Please write out each entry below exactly as it appears.
**** GIVEN INFORMATION ****
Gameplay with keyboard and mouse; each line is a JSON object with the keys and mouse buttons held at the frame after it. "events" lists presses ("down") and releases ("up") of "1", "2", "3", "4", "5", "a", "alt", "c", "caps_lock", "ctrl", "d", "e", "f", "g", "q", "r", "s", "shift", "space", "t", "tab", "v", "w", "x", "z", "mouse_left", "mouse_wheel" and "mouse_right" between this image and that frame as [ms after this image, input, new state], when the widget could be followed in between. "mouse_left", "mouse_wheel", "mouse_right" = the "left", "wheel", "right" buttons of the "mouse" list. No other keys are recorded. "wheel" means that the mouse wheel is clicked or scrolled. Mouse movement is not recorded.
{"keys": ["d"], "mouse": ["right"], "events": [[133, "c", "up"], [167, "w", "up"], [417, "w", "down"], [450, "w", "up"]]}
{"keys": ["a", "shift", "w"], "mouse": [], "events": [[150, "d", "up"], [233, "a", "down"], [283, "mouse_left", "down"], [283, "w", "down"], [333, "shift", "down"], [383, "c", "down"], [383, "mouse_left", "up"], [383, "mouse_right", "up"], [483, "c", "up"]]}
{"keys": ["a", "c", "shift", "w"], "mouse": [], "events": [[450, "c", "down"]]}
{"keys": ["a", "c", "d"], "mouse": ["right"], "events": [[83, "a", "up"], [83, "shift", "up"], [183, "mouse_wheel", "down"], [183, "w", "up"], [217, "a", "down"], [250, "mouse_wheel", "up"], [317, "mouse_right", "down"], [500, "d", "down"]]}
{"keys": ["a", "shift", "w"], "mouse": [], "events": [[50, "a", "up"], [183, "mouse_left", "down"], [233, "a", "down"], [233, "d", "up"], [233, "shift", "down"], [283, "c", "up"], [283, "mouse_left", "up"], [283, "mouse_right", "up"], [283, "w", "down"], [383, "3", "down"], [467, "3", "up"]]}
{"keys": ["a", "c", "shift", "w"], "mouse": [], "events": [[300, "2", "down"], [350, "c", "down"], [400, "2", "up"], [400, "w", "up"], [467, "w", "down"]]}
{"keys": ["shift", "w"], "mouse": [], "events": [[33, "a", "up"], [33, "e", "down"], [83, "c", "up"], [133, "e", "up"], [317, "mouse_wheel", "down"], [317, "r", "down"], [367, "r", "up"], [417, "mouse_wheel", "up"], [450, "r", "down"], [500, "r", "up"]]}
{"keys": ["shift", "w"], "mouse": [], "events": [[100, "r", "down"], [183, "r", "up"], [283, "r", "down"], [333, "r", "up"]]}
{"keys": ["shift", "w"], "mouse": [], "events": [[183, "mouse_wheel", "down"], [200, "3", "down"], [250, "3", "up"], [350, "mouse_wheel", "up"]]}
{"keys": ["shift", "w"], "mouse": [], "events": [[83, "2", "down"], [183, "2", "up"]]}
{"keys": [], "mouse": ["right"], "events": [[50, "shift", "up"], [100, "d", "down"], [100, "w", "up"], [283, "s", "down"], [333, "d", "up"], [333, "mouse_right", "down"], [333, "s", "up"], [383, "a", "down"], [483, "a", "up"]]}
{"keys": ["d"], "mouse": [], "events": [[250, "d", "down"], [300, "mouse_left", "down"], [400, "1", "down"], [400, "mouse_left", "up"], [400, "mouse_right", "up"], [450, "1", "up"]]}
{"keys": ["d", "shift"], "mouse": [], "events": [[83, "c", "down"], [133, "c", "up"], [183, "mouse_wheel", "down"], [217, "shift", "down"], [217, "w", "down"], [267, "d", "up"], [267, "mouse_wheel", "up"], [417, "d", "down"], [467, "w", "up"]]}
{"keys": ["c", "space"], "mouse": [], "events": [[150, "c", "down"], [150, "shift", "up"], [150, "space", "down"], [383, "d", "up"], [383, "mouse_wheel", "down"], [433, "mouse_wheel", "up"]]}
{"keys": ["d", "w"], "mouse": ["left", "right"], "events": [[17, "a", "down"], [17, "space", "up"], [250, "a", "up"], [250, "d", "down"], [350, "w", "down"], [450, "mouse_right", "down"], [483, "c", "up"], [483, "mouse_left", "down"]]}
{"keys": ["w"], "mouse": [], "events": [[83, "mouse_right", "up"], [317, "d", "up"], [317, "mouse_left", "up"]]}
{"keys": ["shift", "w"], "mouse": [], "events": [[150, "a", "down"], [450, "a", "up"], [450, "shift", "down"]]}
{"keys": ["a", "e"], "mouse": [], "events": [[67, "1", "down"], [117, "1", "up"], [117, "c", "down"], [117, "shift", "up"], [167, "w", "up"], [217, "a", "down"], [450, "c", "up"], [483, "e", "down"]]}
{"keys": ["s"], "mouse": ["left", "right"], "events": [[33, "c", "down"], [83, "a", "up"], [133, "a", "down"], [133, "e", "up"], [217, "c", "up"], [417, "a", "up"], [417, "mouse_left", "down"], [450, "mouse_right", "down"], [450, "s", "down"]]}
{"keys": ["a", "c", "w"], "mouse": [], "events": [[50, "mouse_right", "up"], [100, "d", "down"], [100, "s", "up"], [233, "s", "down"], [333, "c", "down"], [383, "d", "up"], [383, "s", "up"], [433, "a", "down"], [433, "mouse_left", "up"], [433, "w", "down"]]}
****
**RESPONSE AREA**
Gameplay with keyboard and mouse; each line is a JSON object with the keys and mouse buttons held at the frame after it. "events" lists presses ("down") and releases ("up") of "1", "2", "3", "4", "5", "a", "alt", "c", "caps_lock", "ctrl", "d", "e", "f", "g", "q", "r", "s", "shift", "space", "t", "tab", "v", "w", "x", "z", "mouse_left", "mouse_wheel" and "mouse_right" between this image and that frame as [ms after this image, input, new state], when the widget could be followed in between. "mouse_left", "mouse_wheel", "mouse_right" = the "left", "wheel", "right" buttons of the "mouse" list. No other keys are recorded. "wheel" means that the mouse wheel is clicked or scrolled. Mouse movement is not recorded.
{"keys": ["d"], "mouse": ["right"], "events": [[133, "c", "up"], [167, "w", "up"], [417, "w", "down"], [450, "w", "up"]]}
{"keys": ["a", "shift", "w"], "mouse": [], "events": [[150, "d", "up"], [233, "a", "down"], [283, "mouse_left", "down"], [283, "w", "down"], [333, "shift", "down"], [383, "c", "down"], [383, "mouse_left", "up"], [383, "mouse_right", "up"], [483, "c", "up"]]}
{"keys": ["a", "c", "shift", "w"], "mouse": [], "events": [[450, "c", "down"]]}
{"keys": ["a", "c", "d"], "mouse": ["right"], "events": [[83, "a", "up"], [83, "shift", "up"], [183, "mouse_wheel", "down"], [183, "w", "up"], [217, "a", "down"], [250, "mouse_wheel", "up"], [317, "mouse_right", "down"], [500, "d", "down"]]}
{"keys": ["a", "shift", "w"], "mouse": [], "events": [[50, "a", "up"], [183, "mouse_left", "down"], [233, "a", "down"], [233, "d", "up"], [233, "shift", "down"], [283, "c", "up"], [283, "mouse_left", "up"], [283, "mouse_right", "up"], [283, "w", "down"], [383, "3", "down"], [467, "3", "up"]]}
{"keys": ["a", "c", "shift", "w"], "mouse": [], "events": [[300, "2", "down"], [350, "c", "down"], [400, "2", "up"], [400, "w", "up"], [467, "w", "down"]]}
{"keys": ["shift", "w"], "mouse": [], "events": [[33, "a", "up"], [33, "e", "down"], [83, "c", "up"], [133, "e", "up"], [317, "mouse_wheel", "down"], [317, "r", "down"], [367, "r", "up"], [417, "mouse_wheel", "up"], [450, "r", "down"], [500, "r", "up"]]}
{"keys": ["shift", "w"], "mouse": [], "events": [[100, "r", "down"], [183, "r", "up"], [283, "r", "down"], [333, "r", "up"]]}
{"keys": ["shift", "w"], "mouse": [], "events": [[183, "mouse_wheel", "down"], [200, "3", "down"], [250, "3", "up"], [350, "mouse_wheel", "up"]]}
{"keys": ["shift", "w"], "mouse": [], "events": [[83, "2", "down"], [183, "2", "up"]]}
{"keys": [], "mouse": ["right"], "events": [[50, "shift", "up"], [100, "d", "down"], [100, "w", "up"], [283, "s", "down"], [333, "d", "up"], [333, "mouse_right", "down"], [333, "s", "up"], [383, "a", "down"], [483, "a", "up"]]}
{"keys": ["d"], "mouse": [], "events": [[250, "d", "down"], [300, "mouse_left", "down"], [400, "1", "down"], [400, "mouse_left", "up"], [400, "mouse_right", "up"], [450, "1", "up"]]}
{"keys": ["d", "shift"], "mouse": [], "events": [[83, "c", "down"], [133, "c", "up"], [183, "mouse_wheel", "down"], [217, "shift", "down"], [217, "w", "down"], [267, "d", "up"], [267, "mouse_wheel", "up"], [417, "d", "down"], [467, "w", "up"]]}
{"keys": ["c", "space"], "mouse": [], "events": [[150, "c", "down"], [150, "shift", "up"], [150, "space", "down"], [383, "d", "up"], [383, "mouse_wheel", "down"], [433, "mouse_wheel", "up"]]}
{"keys": ["d", "w"], "mouse": ["left", "right"], "events": [[17, "a", "down"], [17, "space", "up"], [250, "a", "up"], [250, "d", "down"], [350, "w", "down"], [450, "mouse_right", "down"], [483, "c", "up"], [483, "mouse_left", "down"]]}
{"keys": ["w"], "mouse": [], "events": [[83, "mouse_right", "up"], [317, "d", "up"], [317, "mouse_left", "up"]]}
{"keys": ["shift", "w"], "mouse": [], "events": [[150, "a", "down"], [450, "a", "up"], [450, "shift", "down"]]}
{"keys": ["a", "e"], "mouse": [], "events": [[67, "1", "down"], [117, "1", "up"], [117, "c", "down"], [117, "shift", "up"], [167, "w", "up"], [217, "a", "down"], [450, "c", "up"], [483, "e", "down"]]}
{"keys": ["s"], "mouse": ["left", "right"], "events": [[33, "c", "down"], [83, "a", "up"], [133, "a", "down"], [133, "e", "up"], [217, "c", "up"], [417, "a", "up"], [417, "mouse_left", "down"], [450, "mouse_right", "down"], [450, "s", "down"]]}
{"keys": ["a", "c", "w"], "mouse": [], "events": [[50, "mouse_right", "up"], [100, "d", "down"], [100, "s", "up"], [233, "s", "down"], [333, "c", "down"], [383, "d", "up"], [383, "s", "up"], [433, "a", "down"], [433, "mouse_left", "up"], [433, "w", "down"]]}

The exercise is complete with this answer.